• [Text passage]:
Hiya Helen,
I can hear how difficult that must be for you. And I know how frustrating it is when it seems like other people aren't doing anything! 
I can suggest a couple of people and organisations that might be able to help you and your mum. You may have heard of some of them:
- MIND - they work with people who are suffering from mental health problems, and (depending on what they've got in your area) can offer things like counselling, information, support or fun activities for your mum. You could have a look at http://www.mind.org.uk/Mind+in+your+area/, and see what's about in your area.
- Rethink - they do similar things to MIND, as well as run support groups across the UK. Those groups give people like your mum a chance to have a chat to other people who have similar feelings and experiences. That can be really helpful - it's sometimes difficult for people who haven't had your and your mum's experiences to understand what's happening, so it's nice to talk to someone who will understand! To find what's in your area, have a look at http://www.rethink.org/how_we_can_help/our_services/search_for.html
- Social Anxiety UK - if your mum really doesn't want to try those things, then there is Social Anxiety UK, who also do support and groups especially for people with social anxiety. They're at www.social-anxiety.org.uk, and you can find their groups at http://www.social-anxiety.org.uk/groups/list.htm
- Anxiety Care - they have a helpline on 020 8478 3400 (open every Monday and Wednesday 10am - 3pm) which your mum could call if she wanted some more support, but didn't want to leave the house. The website is http://www.anxietycare.org.uk/docs/home.asp
- I don't know if your mum might be interested, but there's some really good booklets about dealing with depression and social anxiety available here too: http://www.nnt.nhs.uk/mh/content.asp?PageName=selfhelp. A lot of people I've talked to have found these helpful in coming to terms with their feelings. Maybe your mum could have a read and see what she thinks?
The Royal College of Psychiatrists put together a leaflet about looking after your mum or dad, which you might also find helpful for yourself - that's at http://www.rcpsych.ac.uk/pdf/CaringaroundClock.pdf.

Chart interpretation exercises
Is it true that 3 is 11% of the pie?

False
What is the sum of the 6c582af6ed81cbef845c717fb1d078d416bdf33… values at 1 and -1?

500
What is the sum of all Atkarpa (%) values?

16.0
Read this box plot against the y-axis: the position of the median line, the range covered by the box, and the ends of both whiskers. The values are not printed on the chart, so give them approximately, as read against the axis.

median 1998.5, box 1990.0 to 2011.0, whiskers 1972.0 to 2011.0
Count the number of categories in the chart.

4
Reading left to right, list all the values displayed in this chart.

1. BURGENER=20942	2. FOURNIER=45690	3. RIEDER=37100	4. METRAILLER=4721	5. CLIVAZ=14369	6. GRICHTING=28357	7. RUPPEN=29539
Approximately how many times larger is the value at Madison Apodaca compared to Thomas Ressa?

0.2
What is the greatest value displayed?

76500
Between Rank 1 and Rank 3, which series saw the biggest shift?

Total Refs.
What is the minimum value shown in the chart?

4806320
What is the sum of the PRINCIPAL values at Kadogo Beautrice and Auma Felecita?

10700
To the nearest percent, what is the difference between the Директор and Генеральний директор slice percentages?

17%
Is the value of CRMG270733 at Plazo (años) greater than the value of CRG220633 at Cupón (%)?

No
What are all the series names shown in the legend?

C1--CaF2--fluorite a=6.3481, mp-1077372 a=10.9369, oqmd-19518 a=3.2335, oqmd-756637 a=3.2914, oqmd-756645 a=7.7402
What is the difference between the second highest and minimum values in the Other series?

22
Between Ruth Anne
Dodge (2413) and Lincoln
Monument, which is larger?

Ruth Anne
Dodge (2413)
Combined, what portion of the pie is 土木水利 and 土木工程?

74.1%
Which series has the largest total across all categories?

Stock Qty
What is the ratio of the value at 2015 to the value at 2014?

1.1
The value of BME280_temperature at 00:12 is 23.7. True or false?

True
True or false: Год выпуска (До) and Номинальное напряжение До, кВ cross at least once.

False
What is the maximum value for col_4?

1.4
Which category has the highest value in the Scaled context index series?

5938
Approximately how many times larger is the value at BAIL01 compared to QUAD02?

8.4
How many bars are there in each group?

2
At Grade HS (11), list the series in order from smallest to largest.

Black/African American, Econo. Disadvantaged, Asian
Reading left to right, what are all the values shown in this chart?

• [Tasks for this exercise]:
a - Answer these about the reply to Helen about support services, one line each:
(i) On which days and between which hours is the Anxiety Care helpline open?
(ii) What does Rethink run across the UK, besides doing similar things to MIND?
(iii) Who put together the leaflet about looking after your mum or dad?
b - Reproduce the passage of the reply to Helen about support services starting at "The Royal College" and ending at "that's at http://www.rcpsych.ac.uk/pdf/CaringaroundClock.pdf.", substituting "booklet" for "leaflet".
c - Write the next part of the reply to Helen about support services, picking up after its final sentence.

• [Outputs in order]:
a -
(i) Every Monday and Wednesday, 10am - 3pm
(ii) Support groups
(iii) The Royal College of Psychiatrists

b -
The Royal College of Psychiatrists put together a booklet about looking after your mum or dad, which you might also find helpful for yourself - that's at http://www.rcpsych.ac.uk/pdf/CaringaroundClock.pdf.

c -
You wanted to know if you could ask for your mum to be put back in hospital - what's good is that there is nothing to stop you asking. Unfortunately, unless you're 18 or over, you don't have a legal right to make her cpn do that. If you're a person's nearest relative, and over 18, you can ask for them to go and see your mum, to decide whether she'd be better off in hospital. It is your mum's decision unless she was too ill to look after herself at all. If you ever feel that's what's happened, then call the cpn, or if it's out-of-hours, ring the police on 999. They will be able to take your mum to hospital, but only in an emergency. But let's go back to the positive...
What you can do is keep speaking to the cpn about how you feel, and what you're worried about with your mum. Though I'm sure you're very busy looking after your mum, it can be useful to keep a diary. It can help to write down how you're feeling, and how your mum seems from day to day. That also helps if you're trying to show the cpn that your mum has got worse/better - cos you can say exactly what happened each day! Depending on how your mum is, her cpn should listen to your worries. If there is anyone else who looks after, or sees your mum often, it might be an idea to speak to them too. If they're willing, they could come with you to see the cpn as well, to give her more of an idea of how your mum is.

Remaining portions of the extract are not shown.